● **Exercises to complete**
**a.** In the article about the Jordan–Thomas feud, why does Thomas object to changing the rules because Jordan was getting hit?
**b.** Print the part of the article about the Jordan–Thomas feud starting at "Since the release" and ending at "change the rules.".
**c.** Write what comes next in the article about the Jordan–Thomas feud, picking up after its last sentence.

The feud between Michael Jordan and Isiah Thomas hasn’t shown signs of fading even a bit. It seems to be getting heated with every passing year.

Since the release of “The Last Dance,” the bad blood between the two Hall of Famers has only gotten more intense. Thomas, in Cedric Maxwell’s episode, added more fuel to the fire with what he had to say about Jordan’s Chicago Bulls:

(14:15 mark)

“The Bulls, Jordan, every time you hit him, he was crying… Going to David Stern’s office having a meeting about getting hit, getting fouled, you gotta change the rules.
"I’m like, ‘Wait a minute. I watched Dr. J [Erving] get beat up, I watched Magic [Johnson] get beat up [and] I watched Bird get beat up. I done get beat up. Everybody get beat up. Now we gotta change the rules ‘cause he getting hit?’"

"Zeke" had an even more scathing remark about the NBA favoring Jordan last year in another interview:

"Y'all want him to win; y'all changed all the rules so he can win. Wait a minute now; these are the facts."

Isiah Thomas’ Detroit Pistons played a brand of physical basketball that most fans, including a few analysts, called dirty. They particularly had rules designed to contain Michael Jordan, who was a one-man show in Chicago.

“Air Jordan,” at that time, was becoming the face of the NBA and was pushing the league to heights never before seen. The league probably felt that it needed to do a better job of keeping Jordan from the abuse of the tactics like the one employed by the “Bad Boys.”

● **Bounding boxes with keypoints**
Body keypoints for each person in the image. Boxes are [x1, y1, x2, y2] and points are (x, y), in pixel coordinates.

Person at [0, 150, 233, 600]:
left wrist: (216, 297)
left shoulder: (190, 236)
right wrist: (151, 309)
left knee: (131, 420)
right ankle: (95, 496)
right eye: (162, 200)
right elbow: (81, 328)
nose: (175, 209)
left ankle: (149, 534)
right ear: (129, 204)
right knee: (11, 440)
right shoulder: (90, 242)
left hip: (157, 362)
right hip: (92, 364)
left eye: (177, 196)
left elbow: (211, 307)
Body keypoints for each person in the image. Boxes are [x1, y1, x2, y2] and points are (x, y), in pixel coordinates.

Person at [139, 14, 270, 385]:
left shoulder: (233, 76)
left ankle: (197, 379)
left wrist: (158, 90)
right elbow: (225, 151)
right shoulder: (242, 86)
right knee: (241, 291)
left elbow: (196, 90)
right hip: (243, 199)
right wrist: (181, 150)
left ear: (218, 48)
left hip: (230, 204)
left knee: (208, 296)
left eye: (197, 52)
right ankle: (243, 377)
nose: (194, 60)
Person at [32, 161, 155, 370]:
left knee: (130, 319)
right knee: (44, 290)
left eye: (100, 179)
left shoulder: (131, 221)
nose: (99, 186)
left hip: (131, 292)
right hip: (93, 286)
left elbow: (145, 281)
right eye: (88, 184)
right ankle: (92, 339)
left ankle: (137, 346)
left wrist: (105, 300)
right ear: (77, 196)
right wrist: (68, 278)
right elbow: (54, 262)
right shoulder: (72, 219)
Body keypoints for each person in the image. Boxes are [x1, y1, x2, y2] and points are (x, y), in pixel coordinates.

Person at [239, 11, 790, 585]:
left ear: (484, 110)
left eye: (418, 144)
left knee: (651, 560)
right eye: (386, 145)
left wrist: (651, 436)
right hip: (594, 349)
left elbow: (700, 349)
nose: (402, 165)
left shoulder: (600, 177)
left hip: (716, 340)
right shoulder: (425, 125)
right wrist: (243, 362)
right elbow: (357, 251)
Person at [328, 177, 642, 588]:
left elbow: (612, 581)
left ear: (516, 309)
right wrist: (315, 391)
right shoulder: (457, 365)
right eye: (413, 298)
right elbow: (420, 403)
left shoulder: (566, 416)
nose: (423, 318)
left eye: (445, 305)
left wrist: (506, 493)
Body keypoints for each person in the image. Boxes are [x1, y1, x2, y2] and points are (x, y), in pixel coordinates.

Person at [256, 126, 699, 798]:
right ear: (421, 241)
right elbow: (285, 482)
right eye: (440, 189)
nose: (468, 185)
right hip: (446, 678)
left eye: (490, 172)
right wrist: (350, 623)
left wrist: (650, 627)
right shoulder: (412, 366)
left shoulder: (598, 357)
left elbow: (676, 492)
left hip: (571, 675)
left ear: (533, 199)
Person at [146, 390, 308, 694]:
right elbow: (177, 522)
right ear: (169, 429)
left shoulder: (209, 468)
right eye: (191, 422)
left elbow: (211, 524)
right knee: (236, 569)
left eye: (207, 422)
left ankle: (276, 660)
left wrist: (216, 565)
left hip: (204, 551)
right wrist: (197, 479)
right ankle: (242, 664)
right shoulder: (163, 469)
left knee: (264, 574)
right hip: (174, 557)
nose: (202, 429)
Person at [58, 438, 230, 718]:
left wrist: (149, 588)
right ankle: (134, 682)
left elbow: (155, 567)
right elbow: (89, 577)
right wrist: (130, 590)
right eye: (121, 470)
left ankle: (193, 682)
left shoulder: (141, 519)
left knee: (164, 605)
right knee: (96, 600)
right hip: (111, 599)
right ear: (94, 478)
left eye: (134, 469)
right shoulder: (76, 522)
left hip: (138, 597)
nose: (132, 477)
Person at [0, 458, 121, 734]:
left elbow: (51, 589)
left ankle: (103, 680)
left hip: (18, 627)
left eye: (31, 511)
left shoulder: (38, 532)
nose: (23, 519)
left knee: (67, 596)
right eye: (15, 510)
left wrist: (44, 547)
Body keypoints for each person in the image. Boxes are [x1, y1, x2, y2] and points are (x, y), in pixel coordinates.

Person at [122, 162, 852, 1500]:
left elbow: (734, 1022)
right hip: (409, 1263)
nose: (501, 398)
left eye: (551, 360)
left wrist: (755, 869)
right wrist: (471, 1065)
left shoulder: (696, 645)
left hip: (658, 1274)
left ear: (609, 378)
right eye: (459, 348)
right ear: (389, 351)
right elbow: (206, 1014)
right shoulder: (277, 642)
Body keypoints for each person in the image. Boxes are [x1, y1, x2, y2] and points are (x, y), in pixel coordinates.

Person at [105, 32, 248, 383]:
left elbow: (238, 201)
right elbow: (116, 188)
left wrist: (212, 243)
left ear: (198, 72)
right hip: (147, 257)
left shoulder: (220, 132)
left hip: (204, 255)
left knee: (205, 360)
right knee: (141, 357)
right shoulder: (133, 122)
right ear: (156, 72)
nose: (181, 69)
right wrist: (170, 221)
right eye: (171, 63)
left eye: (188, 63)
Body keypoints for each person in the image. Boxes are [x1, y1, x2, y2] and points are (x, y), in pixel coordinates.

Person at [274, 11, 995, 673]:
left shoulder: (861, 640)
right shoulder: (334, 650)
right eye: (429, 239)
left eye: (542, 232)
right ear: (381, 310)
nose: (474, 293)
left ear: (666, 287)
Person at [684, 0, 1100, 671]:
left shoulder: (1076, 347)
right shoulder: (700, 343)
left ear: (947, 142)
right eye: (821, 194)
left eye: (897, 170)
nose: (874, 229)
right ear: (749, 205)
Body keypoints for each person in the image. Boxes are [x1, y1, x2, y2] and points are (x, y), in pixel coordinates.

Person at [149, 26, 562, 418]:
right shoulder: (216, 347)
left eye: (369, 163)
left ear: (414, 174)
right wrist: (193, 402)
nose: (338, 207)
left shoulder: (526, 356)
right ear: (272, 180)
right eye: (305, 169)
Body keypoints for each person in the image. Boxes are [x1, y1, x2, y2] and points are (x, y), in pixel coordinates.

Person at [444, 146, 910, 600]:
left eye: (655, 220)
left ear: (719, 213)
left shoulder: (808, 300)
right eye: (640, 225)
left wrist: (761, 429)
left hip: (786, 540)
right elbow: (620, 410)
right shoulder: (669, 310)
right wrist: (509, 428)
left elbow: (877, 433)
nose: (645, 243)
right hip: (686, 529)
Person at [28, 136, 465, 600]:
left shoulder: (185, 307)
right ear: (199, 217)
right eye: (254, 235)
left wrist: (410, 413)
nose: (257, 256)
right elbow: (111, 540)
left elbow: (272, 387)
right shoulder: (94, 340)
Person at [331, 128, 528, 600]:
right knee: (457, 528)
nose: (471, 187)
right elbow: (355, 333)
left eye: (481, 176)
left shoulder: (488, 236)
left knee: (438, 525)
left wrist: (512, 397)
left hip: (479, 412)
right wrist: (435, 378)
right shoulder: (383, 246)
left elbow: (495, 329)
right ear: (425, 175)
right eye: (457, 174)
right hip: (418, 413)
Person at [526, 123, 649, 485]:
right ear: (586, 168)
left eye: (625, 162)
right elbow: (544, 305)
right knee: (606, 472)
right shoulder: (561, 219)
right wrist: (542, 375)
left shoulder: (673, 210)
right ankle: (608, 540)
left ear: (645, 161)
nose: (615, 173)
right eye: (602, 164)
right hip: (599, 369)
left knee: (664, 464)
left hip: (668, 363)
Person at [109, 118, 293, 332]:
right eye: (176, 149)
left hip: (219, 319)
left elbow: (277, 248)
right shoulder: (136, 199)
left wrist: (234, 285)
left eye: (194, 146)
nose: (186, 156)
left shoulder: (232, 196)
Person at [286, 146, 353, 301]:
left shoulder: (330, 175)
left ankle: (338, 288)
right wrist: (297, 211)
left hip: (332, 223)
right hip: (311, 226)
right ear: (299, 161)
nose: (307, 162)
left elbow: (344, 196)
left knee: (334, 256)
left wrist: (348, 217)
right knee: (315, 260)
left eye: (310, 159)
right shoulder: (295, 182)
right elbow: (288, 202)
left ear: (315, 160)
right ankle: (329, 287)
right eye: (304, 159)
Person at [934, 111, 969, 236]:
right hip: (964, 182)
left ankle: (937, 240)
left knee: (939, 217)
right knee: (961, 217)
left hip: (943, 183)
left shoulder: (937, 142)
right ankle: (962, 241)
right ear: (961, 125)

● **Expected results**
**a.** Thomas objects because he had watched Dr. J, Magic Johnson and Bird all get beat up, and he got beat up too. In his view everybody got beat up, so Jordan getting hit was no reason to change the rules.

**b.**
Since the release of “The Last Dance,” the bad blood between the two Hall of Famers has only gotten more intense. Thomas, in Cedric Maxwell’s episode, added more fuel to the fire with what he had to say about Jordan’s Chicago Bulls:

(14:15 mark)

“The Bulls, Jordan, every time you hit him, he was crying… Going to David Stern’s office having a meeting about getting hit, getting fouled, you gotta change the rules.

**c.**
Michael Jordan’s Chicago Bulls eventually overcame the Detroit Pistons’ physicality to rule the NBA

The Detroit Pistons were the Chicago Bulls’ biggest stumbling blocks to NBA dominance. From 1988 to 1990, the Bulls increasingly got better but they were still booted out of the playoffs by the "Bad Boys.”

In 1991, the Bulls finally came through. They swept the Pistons, forcing their former tormentors to leave the court before the game was over. Detroit’s walk-off was a signal of their descent from power.

Isiah Thomas would argue that old age had finally caught up with them, which is why the Chicago Bulls and Michael Jordan dominated the NBA.

When Chicago won its first championship in 1991, “Zeke” was 29, Joe Dumars was 27 and Dennis Rodman was 29. Only Bill Laimbeer was past 30 among Detroit’s championship core. He was 33 at that time.

The emerging Bulls had finally learned how to deal with the Pistons' bruising physicality. Once they did that, no one could stop them.

Isiah Thomas told Maxwell that the Chicago Bulls and Michael Jordan refused to take lessons from them. With the way Jordan and crew demolished the Pistons, “Zeke” might have underestimated the Bulls’ resilience and ability to learn and adapt.